◆ **Problem details**: Print the web scraping tutorial below in full, word for word and line for line.

## Web Scraping 101


We start getting into the basics of the beautiful soup library. This includes how to load a webpage, the basic commands you need to know such as find & find_all, grabbing strings from an HTML elements, etc. The final section of this tutorial is a series of exercises where you can practice your skills. In this section we scrape a webpage for links, we learn how to scrape a table and load it into a pandas dataframe, and we see how you can scrape & download a web image.

Tutorial link: https://www.youtube.com/watch?v=GjKQ6V_ViQE&t=320s

## Load in the necessary libraries

In [2]:
import requests # pip install requests
from bs4 import BeautifulSoup as bs #pip install beautifulsoup4

## Load our first page

In [5]:
# Load the webpage content
r = requests.get('https://keithgalli.github.io/web-scraping/example.html')

# Convert to a beautiful soup object
soup = bs(r.content)

# Print out our html
print(soup.prettify()) #.prettify makes the indentions and all within the HTML doc.


<html>
 <head>
  <title>
   HTML Example
  </title>
 </head>
 <body>
  <div align="middle">
   <h1>
    HTML Webpage
   </h1>
   <p>
    Link to more interesting example:
    <a href="https://keithgalli.github.io/web-scraping/webpage.html">
     keithgalli.github.io/web-scraping/webpage.html
    </a>
   </p>
  </div>
  <h2>
   A Header
  </h2>
  <p>
   <i>
    Some italicized text
   </i>
  </p>
  <h2>
   Another header
  </h2>
  <p id="paragraph-id">
   <b>
    Some bold text
   </b>
  </p>
 </body>
</html>



# Start using Beautiful Soup to Scrape

Find and Find_all

In [10]:
first_header = soup.find("h2") # find method
headers = soup.find_all("h2") # find_all method

print(headers)

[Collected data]
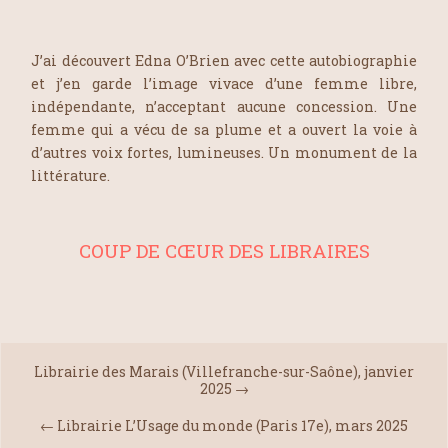
J’ai découvert Edna O’Brien avec cette autobiographie
et j’en garde l’image vivace d’une femme libre,
indépendante, n’acceptant aucune concession. Une
femme qui a vécu de sa plume et a ouvert la voie à
d’autres voix fortes, lumineuses. Un monument de la
littérature.
COUP DE CŒUR DES LIBRAIRES
Librairie des Marais (Villefranche-sur-Saône), janvier
2025
→
←
Librairie L’Usage du monde (Paris 17e), mars 2025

◆ **Written answer**:
## Web Scraping 101


We start getting into the basics of the beautiful soup library. This includes how to load a webpage, the basic commands you need to know such as find & find_all, grabbing strings from an HTML elements, etc. The final section of this tutorial is a series of exercises where you can practice your skills. In this section we scrape a webpage for links, we learn how to scrape a table and load it into a pandas dataframe, and we see how you can scrape & download a web image.

Tutorial link: https://www.youtube.com/watch?v=GjKQ6V_ViQE&t=320s

## Load in the necessary libraries

In [2]:
import requests # pip install requests
from bs4 import BeautifulSoup as bs #pip install beautifulsoup4

## Load our first page

In [5]:
# Load the webpage content
r = requests.get('https://keithgalli.github.io/web-scraping/example.html')

# Convert to a beautiful soup object
soup = bs(r.content)

# Print out our html
print(soup.prettify()) #.prettify makes the indentions and all within the HTML doc.


<html>
 <head>
  <title>
   HTML Example
  </title>
 </head>
 <body>
  <div align="middle">
   <h1>
    HTML Webpage
   </h1>
   <p>
    Link to more interesting example:
    <a href="https://keithgalli.github.io/web-scraping/webpage.html">
     keithgalli.github.io/web-scraping/webpage.html
    </a>
   </p>
  </div>
  <h2>
   A Header
  </h2>
  <p>
   <i>
    Some italicized text
   </i>
  </p>
  <h2>
   Another header
  </h2>
  <p id="paragraph-id">
   <b>
    Some bold text
   </b>
  </p>
 </body>
</html>



# Start using Beautiful Soup to Scrape

Find and Find_all

In [10]:
first_header = soup.find("h2") # find method
headers = soup.find_all("h2") # find_all method

print(headers)